→ What to produce
Here the job is to transcribe the data exactly while omitting the images.

→ Pose estimation data

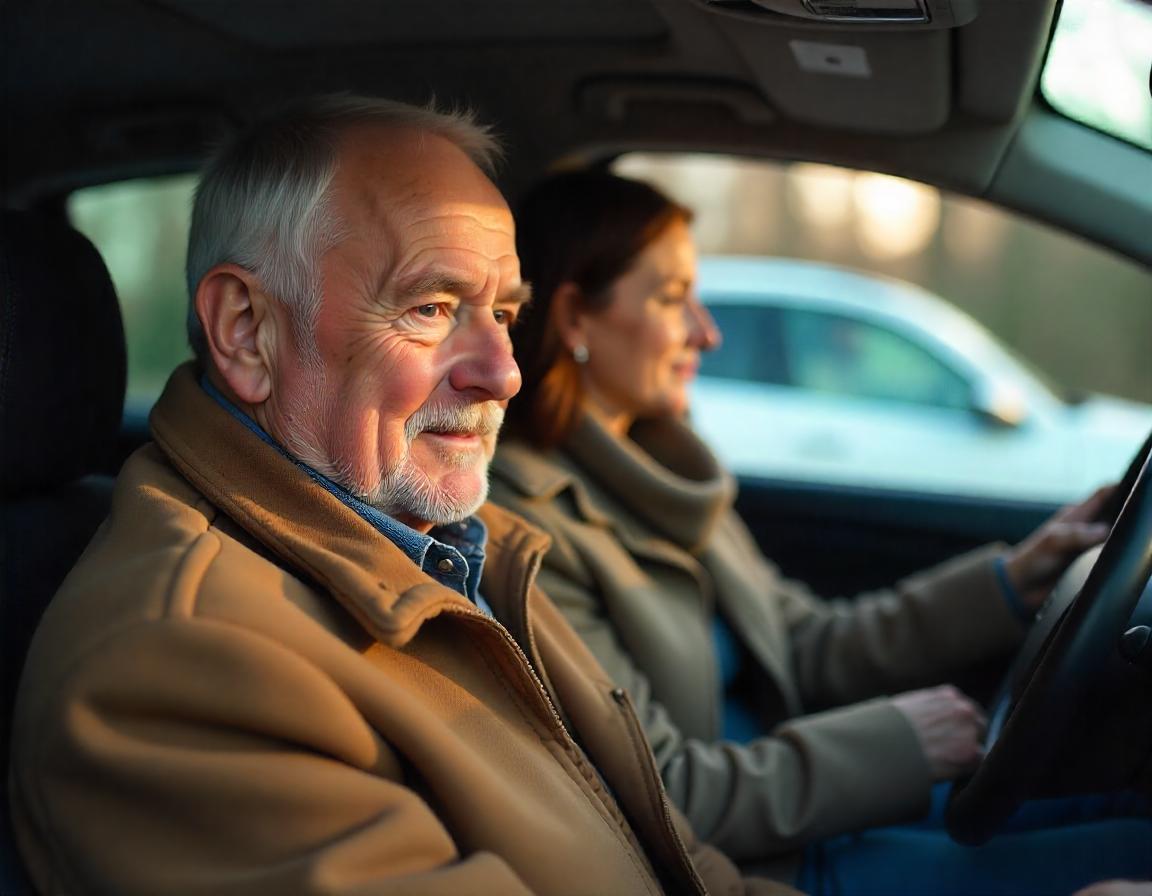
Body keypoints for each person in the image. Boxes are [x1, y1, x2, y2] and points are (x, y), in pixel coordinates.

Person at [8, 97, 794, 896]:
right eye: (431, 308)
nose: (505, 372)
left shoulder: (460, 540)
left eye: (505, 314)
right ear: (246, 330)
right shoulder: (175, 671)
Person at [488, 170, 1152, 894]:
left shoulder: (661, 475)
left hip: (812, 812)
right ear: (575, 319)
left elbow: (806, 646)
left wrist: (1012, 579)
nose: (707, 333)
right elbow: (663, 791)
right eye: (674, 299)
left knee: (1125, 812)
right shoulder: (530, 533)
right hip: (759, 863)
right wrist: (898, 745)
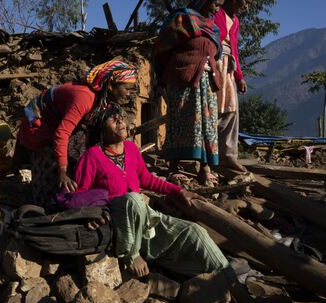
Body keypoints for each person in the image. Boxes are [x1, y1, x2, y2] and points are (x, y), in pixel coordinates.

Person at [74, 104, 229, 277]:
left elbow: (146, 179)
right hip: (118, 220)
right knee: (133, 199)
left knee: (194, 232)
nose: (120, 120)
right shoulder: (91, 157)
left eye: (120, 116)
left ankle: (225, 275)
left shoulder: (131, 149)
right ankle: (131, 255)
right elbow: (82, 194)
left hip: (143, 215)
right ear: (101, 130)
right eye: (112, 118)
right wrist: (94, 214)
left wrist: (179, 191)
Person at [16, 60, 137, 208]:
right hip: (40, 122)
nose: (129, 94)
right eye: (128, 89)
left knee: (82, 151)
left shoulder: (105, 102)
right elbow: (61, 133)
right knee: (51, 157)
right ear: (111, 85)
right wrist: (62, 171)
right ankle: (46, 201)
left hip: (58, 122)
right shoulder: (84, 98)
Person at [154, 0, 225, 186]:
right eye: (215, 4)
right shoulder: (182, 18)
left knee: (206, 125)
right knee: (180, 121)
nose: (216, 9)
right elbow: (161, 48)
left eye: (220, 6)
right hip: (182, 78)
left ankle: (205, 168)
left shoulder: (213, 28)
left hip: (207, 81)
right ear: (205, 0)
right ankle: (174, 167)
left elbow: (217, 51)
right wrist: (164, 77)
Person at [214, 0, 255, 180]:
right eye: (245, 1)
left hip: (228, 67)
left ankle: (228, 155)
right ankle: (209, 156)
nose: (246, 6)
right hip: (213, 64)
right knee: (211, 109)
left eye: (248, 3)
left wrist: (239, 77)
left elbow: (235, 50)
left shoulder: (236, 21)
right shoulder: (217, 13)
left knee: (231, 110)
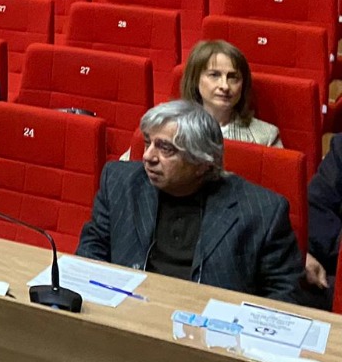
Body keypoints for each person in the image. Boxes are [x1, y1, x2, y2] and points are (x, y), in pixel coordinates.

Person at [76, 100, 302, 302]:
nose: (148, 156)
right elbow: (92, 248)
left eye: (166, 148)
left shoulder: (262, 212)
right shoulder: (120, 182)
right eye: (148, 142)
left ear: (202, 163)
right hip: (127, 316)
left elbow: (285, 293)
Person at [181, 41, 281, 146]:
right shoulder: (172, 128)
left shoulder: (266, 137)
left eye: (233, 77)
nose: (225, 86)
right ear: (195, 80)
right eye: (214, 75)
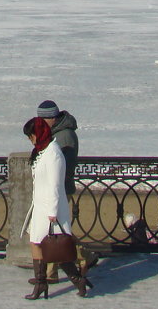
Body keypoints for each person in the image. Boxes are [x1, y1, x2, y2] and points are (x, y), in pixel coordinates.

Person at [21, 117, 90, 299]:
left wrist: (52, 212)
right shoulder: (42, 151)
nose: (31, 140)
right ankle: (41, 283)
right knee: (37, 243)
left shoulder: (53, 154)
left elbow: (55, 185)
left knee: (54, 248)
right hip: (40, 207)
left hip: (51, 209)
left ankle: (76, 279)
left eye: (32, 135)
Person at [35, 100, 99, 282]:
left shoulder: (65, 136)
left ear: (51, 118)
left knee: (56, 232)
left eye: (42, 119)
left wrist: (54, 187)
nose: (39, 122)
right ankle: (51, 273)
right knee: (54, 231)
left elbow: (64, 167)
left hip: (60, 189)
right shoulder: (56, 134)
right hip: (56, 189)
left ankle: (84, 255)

→ Response area
Body keypoints for each person in the image. Boxes are [x1, y1, x2, y2] and points are (x, y), in pixel coordinates.

Person at [8, 97, 794, 896]:
right eye: (431, 308)
nose: (505, 372)
left shoulder: (460, 540)
left eye: (505, 314)
right ear: (246, 330)
right shoulder: (175, 671)
Person at [488, 170, 1152, 894]:
left shoulder: (661, 475)
left hip: (812, 812)
right ear: (575, 319)
left elbow: (806, 646)
left wrist: (1012, 579)
nose: (707, 333)
right elbow: (663, 791)
right eye: (674, 299)
left knee: (1125, 812)
right shoulder: (530, 533)
right hip: (759, 863)
right wrist: (898, 745)
Body keypoints for each person in the image. Boxes are [x1, y1, x2, y2] and points are (x, y), in pixel coordinates.

Person at [74, 104, 229, 277]:
left elbow: (146, 179)
right hip: (118, 220)
right knee: (133, 199)
left knee: (194, 232)
nose: (120, 120)
right shoulder: (91, 157)
left eye: (120, 116)
left ankle: (225, 275)
left shoulder: (131, 149)
right ankle: (131, 255)
right elbow: (82, 194)
left hip: (143, 215)
right ear: (101, 130)
right eye: (112, 118)
right wrist: (94, 214)
left wrist: (179, 191)
Person at [16, 60, 137, 208]:
right hip: (40, 122)
nose: (129, 94)
right eye: (128, 89)
left knee: (82, 151)
left shoulder: (105, 102)
right elbow: (61, 133)
right knee: (51, 157)
right ear: (111, 85)
right wrist: (62, 171)
right ankle: (46, 201)
left hip: (58, 122)
right shoulder: (84, 98)
Person at [154, 0, 225, 186]:
right eye: (215, 4)
right shoulder: (182, 18)
left knee: (206, 125)
right knee: (180, 121)
nose: (216, 9)
right elbow: (161, 48)
left eye: (220, 6)
right hip: (182, 78)
left ankle: (205, 168)
left shoulder: (213, 28)
left hip: (207, 81)
right ear: (205, 0)
right ankle: (174, 167)
left elbow: (217, 51)
right wrist: (164, 77)
Person at [214, 0, 255, 180]:
right eye: (245, 1)
left hip: (228, 67)
left ankle: (228, 155)
right ankle: (209, 156)
nose: (246, 6)
right hip: (213, 64)
right knee: (211, 109)
left eye: (248, 3)
left wrist: (239, 77)
left elbow: (235, 50)
left shoulder: (236, 21)
right shoulder: (217, 13)
left knee: (231, 110)
Body keypoints for each person in the image. Boxes are [x1, y1, x2, y2] and points are (x, y), in pixel coordinates.

Person at [76, 100, 302, 302]:
nose: (148, 156)
right elbow: (92, 248)
left eye: (166, 148)
left shoulder: (262, 212)
right shoulder: (120, 182)
right eye: (148, 142)
left ear: (202, 163)
right hip: (127, 316)
left elbow: (285, 293)
Person at [181, 41, 281, 146]:
right shoulder: (172, 128)
left shoulder: (266, 137)
left eye: (233, 77)
nose: (225, 86)
right ear: (195, 80)
right eye: (214, 75)
Body keypoints for each person in the image. Boxes are [x1, y1, x2, y2] and points are (x, y), in pixel coordinates.

Person at [21, 117, 90, 299]:
left wrist: (52, 212)
right shoulder: (42, 151)
nose: (31, 140)
right ankle: (41, 283)
right knee: (37, 243)
left shoulder: (53, 154)
left elbow: (55, 185)
left knee: (54, 248)
right hip: (40, 207)
left hip: (51, 209)
left ankle: (76, 279)
left eye: (32, 135)
Person at [35, 100, 99, 282]:
left shoulder: (65, 136)
left ear: (51, 118)
left knee: (56, 232)
left eye: (42, 119)
left wrist: (54, 187)
nose: (39, 122)
right ankle: (51, 273)
right knee: (54, 231)
left elbow: (64, 167)
left hip: (60, 189)
right shoulder: (56, 134)
right hip: (56, 189)
left ankle: (84, 255)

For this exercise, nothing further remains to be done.